Data on 3.3 million borrowers was stolen from a nonprofit company that helps with student loan financing.
The theft occurred on March 20 or 21 from the headquarters of Educational Credit Management (ECMC), which services loans when student borrowers enter bankruptcy. The data was contained on portable media, said the organisation, which is a dedicated guarantee agency for Virginia, Oregon and Connecticut.
The data included names, addresses, birth dates and Social Security numbers but no financial information such as credit card numbers or bank account data, ECMC said in a news release.
Law enforcement has been notified. "ECMC is cooperating fully with local, state and federal law enforcement agencies conducting the investigation," it said in a statement.
ECMC will send a written notification to affected borrowers "as soon as possible" and offer them free services from Experian, a credit monitoring agency.

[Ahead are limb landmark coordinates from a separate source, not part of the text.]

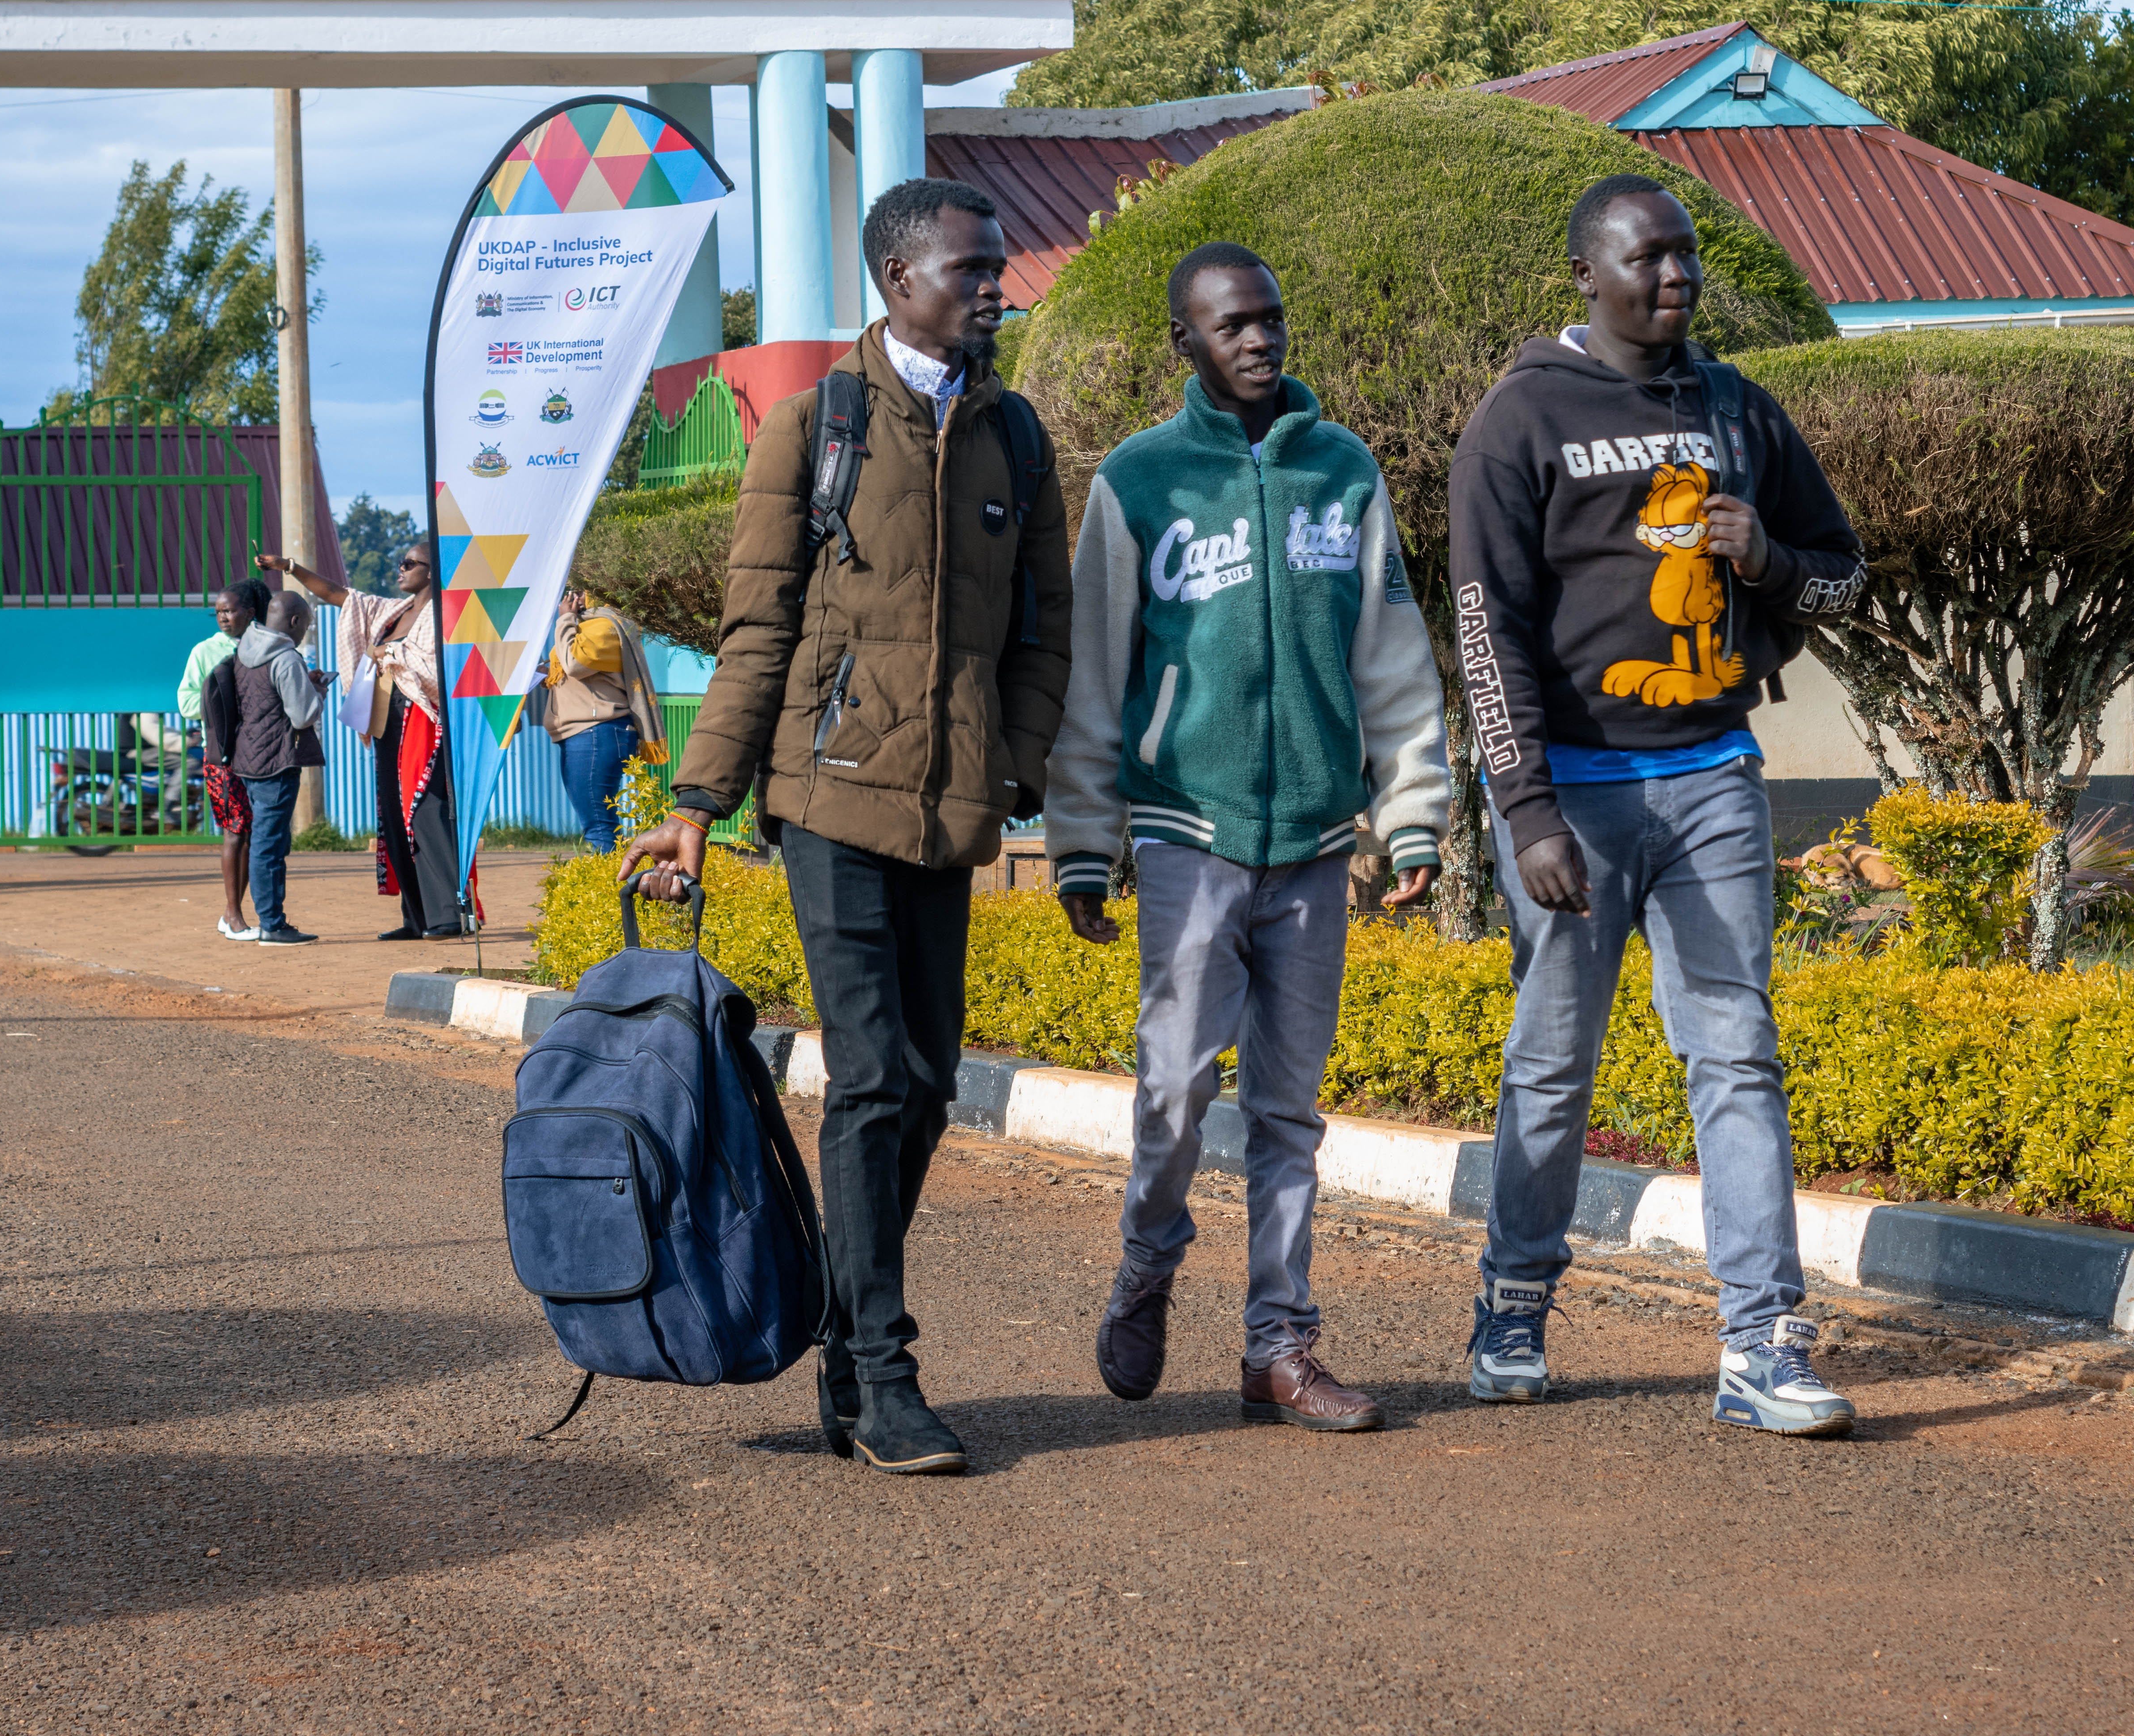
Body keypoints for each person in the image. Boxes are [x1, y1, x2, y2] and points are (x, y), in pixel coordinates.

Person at [617, 177, 1072, 1478]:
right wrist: (697, 801)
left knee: (926, 1082)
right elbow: (755, 628)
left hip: (951, 799)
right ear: (897, 279)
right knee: (873, 1075)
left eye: (998, 267)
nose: (995, 289)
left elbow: (1046, 627)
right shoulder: (816, 427)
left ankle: (839, 1339)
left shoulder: (1015, 437)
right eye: (972, 269)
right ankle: (881, 1368)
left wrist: (1017, 762)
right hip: (826, 792)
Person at [1446, 174, 1868, 1437]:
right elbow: (1485, 628)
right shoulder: (1520, 417)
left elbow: (1845, 581)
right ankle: (1513, 1302)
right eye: (1649, 258)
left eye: (1685, 256)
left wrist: (1767, 558)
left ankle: (1762, 1342)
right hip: (1573, 794)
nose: (1676, 276)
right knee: (1552, 1063)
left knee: (1737, 1052)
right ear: (1588, 274)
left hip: (1712, 775)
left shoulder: (1736, 407)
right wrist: (1526, 811)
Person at [1045, 241, 1450, 1434]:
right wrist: (1081, 839)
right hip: (1189, 830)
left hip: (1315, 839)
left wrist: (1411, 812)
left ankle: (1280, 1345)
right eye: (1232, 325)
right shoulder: (1140, 480)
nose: (1260, 339)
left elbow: (1392, 660)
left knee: (1287, 1110)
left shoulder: (1344, 470)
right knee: (1174, 1087)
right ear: (1186, 342)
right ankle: (1148, 1258)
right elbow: (1093, 674)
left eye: (1271, 318)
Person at [259, 540, 465, 940]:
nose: (401, 568)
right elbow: (341, 596)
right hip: (387, 719)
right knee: (394, 815)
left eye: (410, 563)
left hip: (424, 719)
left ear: (432, 571)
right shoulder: (393, 611)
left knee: (425, 810)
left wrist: (391, 654)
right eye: (401, 561)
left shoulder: (446, 614)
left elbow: (441, 668)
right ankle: (417, 918)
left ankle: (450, 914)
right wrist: (290, 567)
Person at [210, 576, 326, 948]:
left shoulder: (246, 648)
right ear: (294, 622)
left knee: (263, 839)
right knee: (269, 844)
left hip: (248, 758)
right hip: (277, 760)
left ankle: (270, 920)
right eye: (305, 625)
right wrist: (318, 691)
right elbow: (302, 715)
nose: (305, 633)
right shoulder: (286, 657)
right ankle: (273, 924)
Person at [542, 588, 663, 854]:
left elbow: (575, 663)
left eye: (577, 591)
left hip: (595, 734)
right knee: (598, 822)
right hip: (587, 734)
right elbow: (572, 668)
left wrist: (565, 619)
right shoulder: (590, 626)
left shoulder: (606, 626)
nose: (571, 598)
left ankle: (612, 877)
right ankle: (613, 874)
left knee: (599, 825)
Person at [181, 591, 253, 939]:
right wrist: (221, 700)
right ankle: (234, 916)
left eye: (230, 611)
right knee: (234, 830)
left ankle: (231, 912)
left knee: (251, 833)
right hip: (222, 754)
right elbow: (186, 702)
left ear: (250, 612)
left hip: (257, 754)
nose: (224, 617)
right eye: (219, 612)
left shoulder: (262, 648)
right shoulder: (204, 652)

Data loss can occur in a variety of ways, including by remote hacking or employee theft. ECMC didn't say whether the data taken was encrypted.

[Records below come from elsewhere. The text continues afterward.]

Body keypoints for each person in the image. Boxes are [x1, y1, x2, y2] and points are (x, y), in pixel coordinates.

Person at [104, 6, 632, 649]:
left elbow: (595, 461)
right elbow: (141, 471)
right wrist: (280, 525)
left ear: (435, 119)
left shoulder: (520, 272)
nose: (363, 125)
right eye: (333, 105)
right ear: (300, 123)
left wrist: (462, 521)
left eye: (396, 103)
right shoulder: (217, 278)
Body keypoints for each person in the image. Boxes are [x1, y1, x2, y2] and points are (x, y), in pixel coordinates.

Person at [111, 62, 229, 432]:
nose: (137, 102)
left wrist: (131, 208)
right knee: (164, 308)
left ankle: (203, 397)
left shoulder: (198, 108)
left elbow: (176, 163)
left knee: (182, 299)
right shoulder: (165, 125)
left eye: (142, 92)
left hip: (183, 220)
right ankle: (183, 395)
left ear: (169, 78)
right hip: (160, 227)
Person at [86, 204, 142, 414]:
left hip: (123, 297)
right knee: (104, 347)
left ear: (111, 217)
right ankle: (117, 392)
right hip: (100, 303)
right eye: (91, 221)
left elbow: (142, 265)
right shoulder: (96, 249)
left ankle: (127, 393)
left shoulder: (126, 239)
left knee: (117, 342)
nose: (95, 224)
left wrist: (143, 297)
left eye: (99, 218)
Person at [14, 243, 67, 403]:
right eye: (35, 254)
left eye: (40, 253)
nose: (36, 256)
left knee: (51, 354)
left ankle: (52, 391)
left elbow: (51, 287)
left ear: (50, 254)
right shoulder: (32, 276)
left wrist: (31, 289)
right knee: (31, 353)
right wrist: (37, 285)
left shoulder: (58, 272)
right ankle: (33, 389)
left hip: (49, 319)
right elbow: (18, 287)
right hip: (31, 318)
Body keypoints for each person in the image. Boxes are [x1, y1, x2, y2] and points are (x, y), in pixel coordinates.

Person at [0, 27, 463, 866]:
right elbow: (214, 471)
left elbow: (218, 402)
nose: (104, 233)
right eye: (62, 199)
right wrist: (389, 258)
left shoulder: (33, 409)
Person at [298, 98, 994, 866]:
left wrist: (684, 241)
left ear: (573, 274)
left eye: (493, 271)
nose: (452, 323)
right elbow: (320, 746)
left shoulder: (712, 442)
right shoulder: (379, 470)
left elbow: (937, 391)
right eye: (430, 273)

The information could be useful for data thieves, who use personal information to apply for loans and credit cards or to assemble portfolios for larger identity theft schemes.

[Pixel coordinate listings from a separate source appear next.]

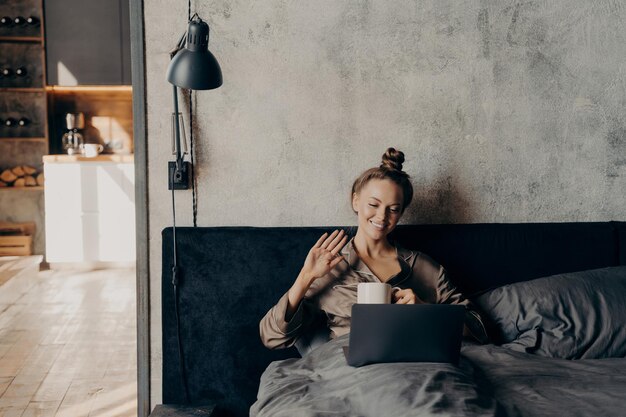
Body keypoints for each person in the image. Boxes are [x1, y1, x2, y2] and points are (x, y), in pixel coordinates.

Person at [260, 148, 487, 350]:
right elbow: (271, 337)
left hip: (415, 366)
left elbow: (479, 330)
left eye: (393, 209)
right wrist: (305, 277)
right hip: (351, 372)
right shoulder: (330, 267)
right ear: (356, 201)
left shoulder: (425, 268)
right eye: (373, 204)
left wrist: (426, 311)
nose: (382, 216)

ECMC's data loss is significant but far short of some of the largest incidents.
More than 130 million credit card numbers were stolen around 2008 from Heartland Payment Systems, an attack ranked as the largest to date by DataLossDB, which tracks incidents. One of the hackers, Albert Gonzalez , was sentenced to 20 years in prison last month in US District Court for the District of Massachusetts.
In 2006, a laptop and hard drive containing personal information of 26.5 million military veterans and their spouses was stolen from the home of a US Department of Veterans Affairs employee.